2-I consulted a geneticist at Baylor and he told me that it is almost impossible that Finasteride could cause an epigenetic modification, he also told me that epigenetic changes are reversible and not permanents, he told me also that he dosen’t know how Khera will switch those genes.

In my pinion the Baylor study is not speeding the study in my opinion for the following reason:
Khera is a doctor and assistant professor at the university, what time left to dedicate to an study + he is not affected with Fin.

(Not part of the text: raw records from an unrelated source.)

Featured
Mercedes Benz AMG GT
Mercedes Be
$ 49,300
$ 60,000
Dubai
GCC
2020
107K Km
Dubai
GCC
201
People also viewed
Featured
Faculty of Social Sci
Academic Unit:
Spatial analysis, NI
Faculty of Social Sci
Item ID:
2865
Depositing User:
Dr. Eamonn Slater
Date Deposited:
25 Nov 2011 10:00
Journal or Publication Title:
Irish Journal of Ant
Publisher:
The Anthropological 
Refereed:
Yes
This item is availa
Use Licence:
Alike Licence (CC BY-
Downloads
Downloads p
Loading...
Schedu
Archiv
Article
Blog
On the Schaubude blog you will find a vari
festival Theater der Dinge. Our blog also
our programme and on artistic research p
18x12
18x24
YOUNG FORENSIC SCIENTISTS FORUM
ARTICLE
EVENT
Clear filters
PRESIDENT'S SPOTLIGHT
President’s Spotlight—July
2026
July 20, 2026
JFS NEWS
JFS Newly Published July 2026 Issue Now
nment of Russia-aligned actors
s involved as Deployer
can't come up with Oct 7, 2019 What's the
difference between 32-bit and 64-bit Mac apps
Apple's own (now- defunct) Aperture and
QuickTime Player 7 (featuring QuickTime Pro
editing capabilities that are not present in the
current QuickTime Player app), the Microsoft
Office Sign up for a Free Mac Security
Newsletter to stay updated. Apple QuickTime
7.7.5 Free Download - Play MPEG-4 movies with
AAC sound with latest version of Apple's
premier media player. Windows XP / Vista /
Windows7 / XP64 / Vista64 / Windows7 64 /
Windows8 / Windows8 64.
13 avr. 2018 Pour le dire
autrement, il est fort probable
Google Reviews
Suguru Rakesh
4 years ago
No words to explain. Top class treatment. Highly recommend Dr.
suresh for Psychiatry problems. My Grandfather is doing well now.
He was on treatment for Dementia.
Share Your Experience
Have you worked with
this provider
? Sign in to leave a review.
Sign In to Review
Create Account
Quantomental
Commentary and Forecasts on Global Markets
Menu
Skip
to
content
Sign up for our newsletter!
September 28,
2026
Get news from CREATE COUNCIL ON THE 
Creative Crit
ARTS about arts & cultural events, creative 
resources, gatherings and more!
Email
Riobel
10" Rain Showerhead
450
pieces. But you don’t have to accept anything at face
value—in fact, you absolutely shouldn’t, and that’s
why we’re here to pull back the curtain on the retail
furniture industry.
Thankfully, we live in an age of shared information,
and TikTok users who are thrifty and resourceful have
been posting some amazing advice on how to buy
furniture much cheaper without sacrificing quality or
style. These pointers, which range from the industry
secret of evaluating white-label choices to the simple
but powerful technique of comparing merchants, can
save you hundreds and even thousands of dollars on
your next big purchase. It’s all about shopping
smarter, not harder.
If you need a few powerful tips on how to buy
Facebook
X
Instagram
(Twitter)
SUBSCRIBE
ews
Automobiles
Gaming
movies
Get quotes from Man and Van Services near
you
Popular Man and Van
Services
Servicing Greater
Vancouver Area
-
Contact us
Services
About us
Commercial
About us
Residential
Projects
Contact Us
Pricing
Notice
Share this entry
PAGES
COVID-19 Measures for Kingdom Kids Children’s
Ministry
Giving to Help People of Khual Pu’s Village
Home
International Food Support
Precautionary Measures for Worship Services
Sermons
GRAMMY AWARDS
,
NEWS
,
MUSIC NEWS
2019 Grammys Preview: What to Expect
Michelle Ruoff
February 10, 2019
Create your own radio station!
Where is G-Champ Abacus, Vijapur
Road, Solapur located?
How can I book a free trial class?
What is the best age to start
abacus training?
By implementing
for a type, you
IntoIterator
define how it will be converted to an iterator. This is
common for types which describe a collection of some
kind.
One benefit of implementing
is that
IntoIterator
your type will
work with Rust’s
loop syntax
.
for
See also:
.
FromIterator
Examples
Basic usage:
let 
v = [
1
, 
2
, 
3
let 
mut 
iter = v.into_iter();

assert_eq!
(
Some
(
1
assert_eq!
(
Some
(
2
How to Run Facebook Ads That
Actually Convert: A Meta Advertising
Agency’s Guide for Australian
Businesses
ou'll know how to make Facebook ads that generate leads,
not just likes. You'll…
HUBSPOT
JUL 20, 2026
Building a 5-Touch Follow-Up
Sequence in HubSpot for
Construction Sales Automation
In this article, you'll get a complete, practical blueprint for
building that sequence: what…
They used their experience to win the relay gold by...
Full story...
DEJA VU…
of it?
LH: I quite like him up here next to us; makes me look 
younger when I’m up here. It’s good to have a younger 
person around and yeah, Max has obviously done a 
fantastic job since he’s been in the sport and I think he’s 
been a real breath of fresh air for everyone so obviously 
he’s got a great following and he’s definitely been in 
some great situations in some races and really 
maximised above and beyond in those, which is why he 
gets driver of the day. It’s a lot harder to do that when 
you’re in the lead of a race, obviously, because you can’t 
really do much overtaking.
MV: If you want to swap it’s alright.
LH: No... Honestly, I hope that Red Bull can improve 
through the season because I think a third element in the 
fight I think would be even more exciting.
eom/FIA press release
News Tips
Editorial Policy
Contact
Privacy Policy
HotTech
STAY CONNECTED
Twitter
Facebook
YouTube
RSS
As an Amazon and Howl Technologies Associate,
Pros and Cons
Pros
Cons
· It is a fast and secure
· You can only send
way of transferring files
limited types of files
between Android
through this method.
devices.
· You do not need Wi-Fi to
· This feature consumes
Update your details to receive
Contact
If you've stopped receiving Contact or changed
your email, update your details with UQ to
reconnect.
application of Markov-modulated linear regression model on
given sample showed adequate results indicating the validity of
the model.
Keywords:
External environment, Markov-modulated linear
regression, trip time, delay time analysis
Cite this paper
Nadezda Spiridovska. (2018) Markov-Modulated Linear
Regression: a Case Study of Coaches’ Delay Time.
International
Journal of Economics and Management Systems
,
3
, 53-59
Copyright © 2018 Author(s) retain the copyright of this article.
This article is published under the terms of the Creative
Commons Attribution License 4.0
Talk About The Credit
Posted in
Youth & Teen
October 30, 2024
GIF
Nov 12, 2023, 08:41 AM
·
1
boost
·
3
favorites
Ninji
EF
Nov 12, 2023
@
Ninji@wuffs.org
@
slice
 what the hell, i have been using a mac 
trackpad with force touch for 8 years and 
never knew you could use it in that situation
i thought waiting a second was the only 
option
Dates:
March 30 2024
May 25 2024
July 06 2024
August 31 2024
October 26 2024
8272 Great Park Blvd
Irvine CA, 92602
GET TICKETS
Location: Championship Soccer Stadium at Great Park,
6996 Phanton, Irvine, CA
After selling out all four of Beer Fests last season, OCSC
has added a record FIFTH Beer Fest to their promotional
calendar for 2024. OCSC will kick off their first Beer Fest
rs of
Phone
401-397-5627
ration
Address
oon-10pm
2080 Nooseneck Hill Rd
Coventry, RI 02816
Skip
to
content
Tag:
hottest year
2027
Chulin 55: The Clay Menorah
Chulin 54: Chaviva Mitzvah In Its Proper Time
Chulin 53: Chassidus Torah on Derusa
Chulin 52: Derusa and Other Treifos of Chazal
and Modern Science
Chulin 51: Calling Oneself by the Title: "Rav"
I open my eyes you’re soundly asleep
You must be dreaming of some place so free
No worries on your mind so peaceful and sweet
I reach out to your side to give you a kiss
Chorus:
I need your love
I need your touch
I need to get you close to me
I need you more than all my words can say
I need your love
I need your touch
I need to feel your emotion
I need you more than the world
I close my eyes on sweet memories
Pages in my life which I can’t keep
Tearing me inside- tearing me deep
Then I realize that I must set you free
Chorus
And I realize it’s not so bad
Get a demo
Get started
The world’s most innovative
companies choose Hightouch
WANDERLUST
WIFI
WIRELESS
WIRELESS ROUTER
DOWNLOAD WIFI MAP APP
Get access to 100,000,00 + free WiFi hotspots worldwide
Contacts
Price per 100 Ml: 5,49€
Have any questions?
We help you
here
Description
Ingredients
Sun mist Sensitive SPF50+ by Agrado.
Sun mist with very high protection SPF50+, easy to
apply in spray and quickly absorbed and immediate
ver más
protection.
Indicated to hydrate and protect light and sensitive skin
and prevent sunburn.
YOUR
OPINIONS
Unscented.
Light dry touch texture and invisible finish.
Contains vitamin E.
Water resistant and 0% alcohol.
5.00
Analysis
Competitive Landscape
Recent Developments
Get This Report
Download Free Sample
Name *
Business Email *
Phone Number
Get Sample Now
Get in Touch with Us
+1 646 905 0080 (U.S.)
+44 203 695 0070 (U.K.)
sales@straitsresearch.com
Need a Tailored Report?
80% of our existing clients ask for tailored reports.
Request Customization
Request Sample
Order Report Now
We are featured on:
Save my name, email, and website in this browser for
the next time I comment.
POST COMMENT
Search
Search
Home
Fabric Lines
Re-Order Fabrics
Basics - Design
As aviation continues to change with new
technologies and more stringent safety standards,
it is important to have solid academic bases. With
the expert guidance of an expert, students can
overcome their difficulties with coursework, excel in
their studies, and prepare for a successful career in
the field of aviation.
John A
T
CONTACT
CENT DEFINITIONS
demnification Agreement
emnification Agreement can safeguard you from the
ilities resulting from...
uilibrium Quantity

I think that taking the study to at monster center like this one it is different history.

Neuroactive steroids.

Neuroactive steroids are natural or synthetic steroids that rapidly alter the excitability of neurons by binding to membrane-bound receptors such as those for inhibitory and (or) excitatory neurotransmitters. The best-studied neuroactive steroids are a series of sedative-hypnotic 3 alpha-hydroxy ring A-reduced pregnane steroids that include the major metabolites of progesterone and deoxycorticosterone, 3 alpha-hydroxy-5 alpha-pregnan-20-one (allopregnanolone) and 3 alpha,21-dihydroxy-5 alpha-pregnan-20-one (allotetrahydroDOC), respectively. These 3 alpha-hydroxysteroids do not interact with classical intracellular steroid receptors but bind stereoselectively and with high affinity to receptors for the major inhibitory neurotransmitter in brain, gamma-amino-butyric acid (GABA). Biochemical and electrophysiological studies have shown that these steroids markedly augment GABA-activated chloride ion currents in a manner similar (but not identical) to that of anesthetic barbiturates. Several steroids have also been observed to have convulsant or proconvulsant properties, including the synthetic amidine 3 alpha-hydroxy-16-imino-5 beta-17-azaandrostan-11-one (RU5135) and the natural sulfate esters of pregnenolone and dehydroepiandrosterone. Several of these have been shown to be bicuculline or picrotoxin-like GABAA receptor antagonists. Examples of steroids that alter neuronal excitability rapidly by augmenting or inhibiting excitatory amino acid receptor-mediated responses have also been reported. Recently, allopregnanolone and allotetrahydroDOC have also been measured in brain and plasma where their levels have been shown to fluctuate in response to stress and during the estrous and menstrual cycles of rats and humans, respectively. Although the major fraction of allopregnanolone in tissue, including brain, is of adrenal and/or ovarian origin, appreciable levels of allopregnanolone can still be measured in the brains of adrenalectomized and/or oophorectomized animals. Receptor-active neurosteroids may represent an important class of neuromodulators that can rapidly alter central nervous system excitability via novel nongenomic mechanisms.